Of the many possible investment decisions, one option is to trade in the stock market. But, how? When can a trade take place? What instructions do you need to give your broker? Does the amount traded matter? BBVA Trader provides training that helps users make decisions that best fit their investor profile.
BBVA Trader, the platform BBVA launched last December, offers all the services and contents that the users with a trader and heavy-trader profile look for in a trading platform. BBVA Trader lets users trade stock, warrants and ETFs and offers extensive training that covers everything from the most basic, to the most advanced concepts.
Once the decision has been made to trade stock, the next step is to define the investment to be made and where to do it. Research and information are essential to operating in financial markets. Identifying the companies, sectors or attractive regions in which you want to invest is fundamental. BBVA Trader makes this easier by providing objective information on all markets, and in real-time.
Like any market, in the stock market there are buyers who are willing to exchange money for shares. They represent demand in the market, or colloquially, “the money” willing to buy shares. There are also the sellers, who want to obtain money in exchange for the stock they own. They represent supply in the market – or in stock market slang, “the paper” - the shares up for sale. When supply and demand coincide, a trade takes place.

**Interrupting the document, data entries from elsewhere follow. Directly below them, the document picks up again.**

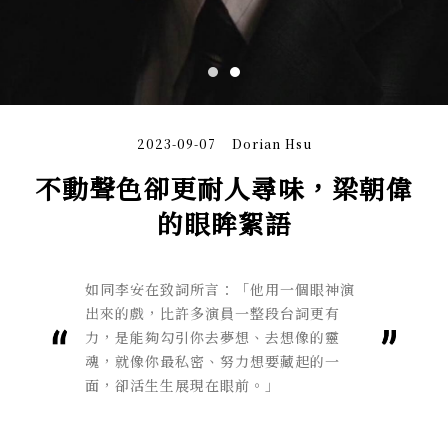
2023-09-07
Dorian Hsu
不動聲色卻更耐人尋味，梁朝偉
的眼眸絮語
如同李安在致詞所言：「他用一個眼神演
出來的戲，比許多演員一整段台詞更有
力，是能夠勾引你去夢想、去想像的靈
魂，就像你最私密、努力想要藏起的一
面，卻活生生展現在眼前。」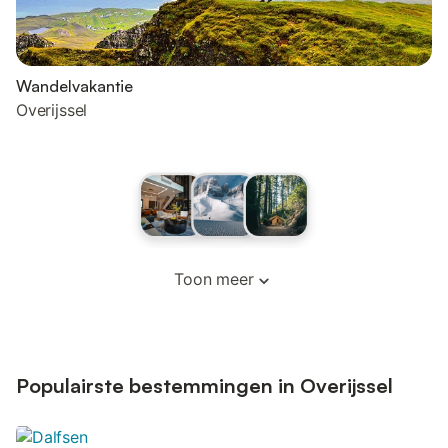
Wandelvakantie
Overijssel
Toon meer
Populairste bestemmingen in Overijssel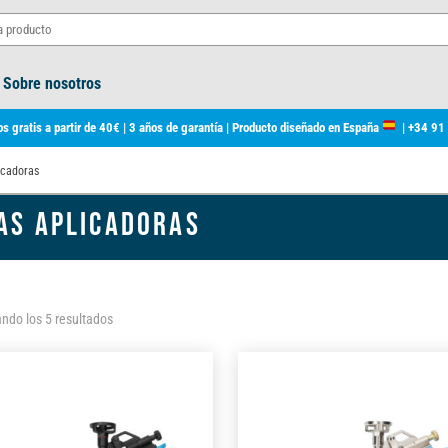
Sobre nosotros
s gratis a partir de 40€ | 3 años de garantía | Producto diseñado en España
|
+34 91
icadoras
AS APLICADORAS
Ordenado
ndo los 5 resultados
por
los
últimos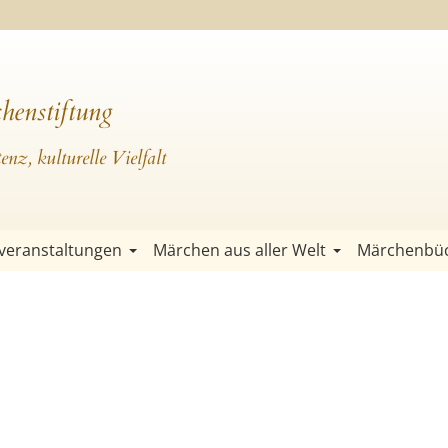
henstiftung
nz, kulturelle Vielfalt
veranstaltungen
Märchen aus aller Welt
Märchenbü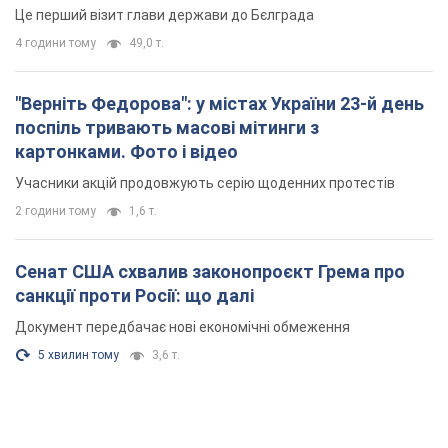
Це перший візит глави держави до Бєлграда
4 години тому
49,0 т.
"Верніть Федорова": у містах України 23-й день
поспіль тривають масові мітинги з
картонками. Фото і відео
Учасники акцій продовжують серію щоденних протестів
2 години тому
1,6 т.
Сенат США схвалив законопроєкт Грема про
санкції проти Росії: що далі
Документ передбачає нові економічні обмеження
5 хвилин тому
3,6 т.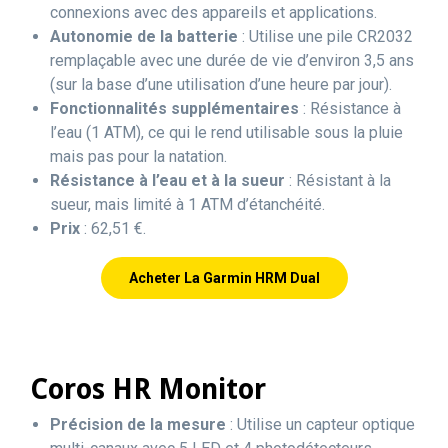
connexions avec des appareils et applications.
Autonomie de la batterie
: Utilise une pile CR2032
remplaçable avec une durée de vie d’environ 3,5 ans
(sur la base d’une utilisation d’une heure par jour).
Fonctionnalités supplémentaires
: Résistance à
l’eau (1 ATM), ce qui le rend utilisable sous la pluie
mais pas pour la natation.
Résistance à l’eau et à la sueur
: Résistant à la
sueur, mais limité à 1 ATM d’étanchéité.
Prix
: 62,51 €.
Acheter La Garmin HRM Dual
Coros HR Monitor
Précision de la mesure
: Utilise un capteur optique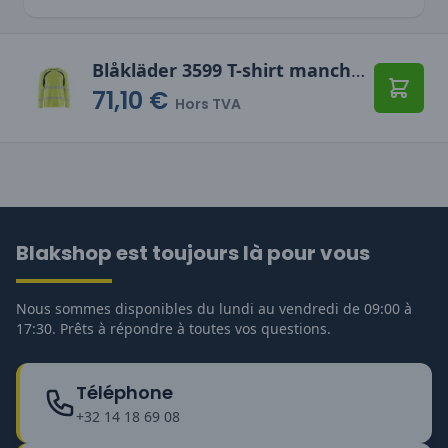
Blåkläder 3599 T-shirt manches longues haute-visibilité
71,10 €
Ajoute
Hors TVA
Blakshop est toujours là pour vous
Nous sommes disponibles du lundi au vendredi de 09:00 à
17:30. Prêts à répondre à toutes vos questions.
Téléphone
+32 14 18 69 08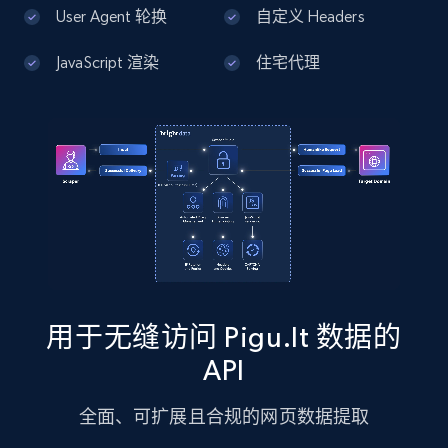
13.3K+
1.7K+
注册使用
User Agent 轮换
自定义 Headers
JavaScript 渲染
住宅代理
Google Maps full information - Discover
new records by Customer ID
Place id, URL, Country, Name, Category,
Address, Description, Business details, and
more.
13.3K+
1.7K+
注册使用
用于无缝访问 Pigu.lt 数据的
Instagram - Posts
API
URL, User posted, Description, Hashtags, Num
comments, Date posted, Likes, Photos, and
全面、可扩展且合规的网页数据提取
more.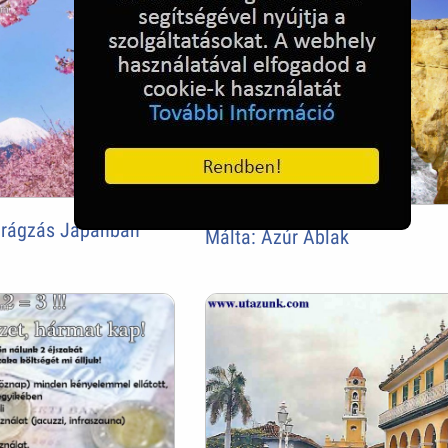
irágzás Japánban
Málta: Azúr Ablak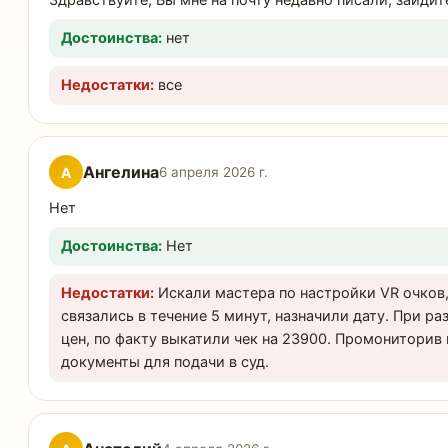
Здравствуйте, Вы мне на почту недавно писали, зайдит
Достоинства:
нет
Недостатки:
все
Ангелина
А
6 апреля 2026 г.
Нет
Достоинства:
Нет
Недостатки:
Искали мастера по настройки VR очков,
связались в течение 5 минут, назначили дату. При р
цен, по факту выкатили чек на 23900. Промониторив 
документы для подачи в суд.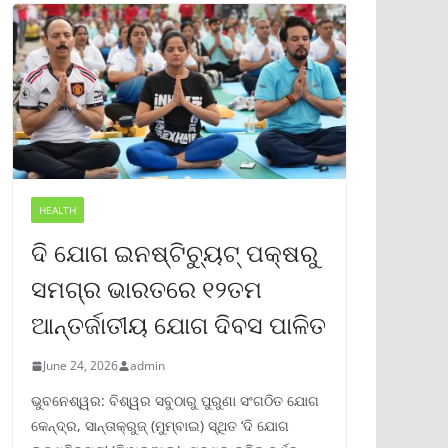
HEALTH
ଦି ଯୋଗ ଇନଷ୍ଟିଚ୍ୟୁଟ୍ ପକ୍ଷରୁ
ସମଗ୍ର ଭାରତରେ ୧୨ତମ
ଆନ୍ତର୍ଜାତୀୟ ଯୋଗ ଦିବସ ପାଳିତ
June 24, 2026
admin
ଭୁବନେଶ୍ୱର: ବିଶ୍ୱର ସବୁଠାରୁ ପୁରୁଣା ସଂଗଠିତ ଯୋଗ
କେନ୍ଦ୍ର, ସାନ୍ତାକ୍ରୁଜ୍ (ମୁମ୍ବାଇ) ସ୍ଥିତ ‘ଦି ଯୋଗ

A broker’s role is fundamentally to buy and sell shares on behalf of their customers
Unlike a traditional market where the buyer and seller perform the transaction in person, in the financial market a third party is needed – an intermediary called a broker. This figure transmits the interests of the stock market participants to the order book. Here, the broker specifies the amount and price that each participant is willing to pay or receive for their shares.
Entries in the order book are known as “market depth”. It lists all the limit orders with prices close to the last price in the market.
Types of basic orders
There are two types of basic orders. Market orders involve giving an immediate order to buy or sell at the best price available. And limit orders are orders to buy at a set price, or better. They establish the maximum price an investor will pay, or the minimum price that will be accepted for a sale.
It’s important to take into account that the stock market has a limited schedule when trades can take place. In Europe, markets are open from Monday to Friday, from 9:00AM to 5:30PM, and in the U.S., from 9:30AM to 4:00PM EST.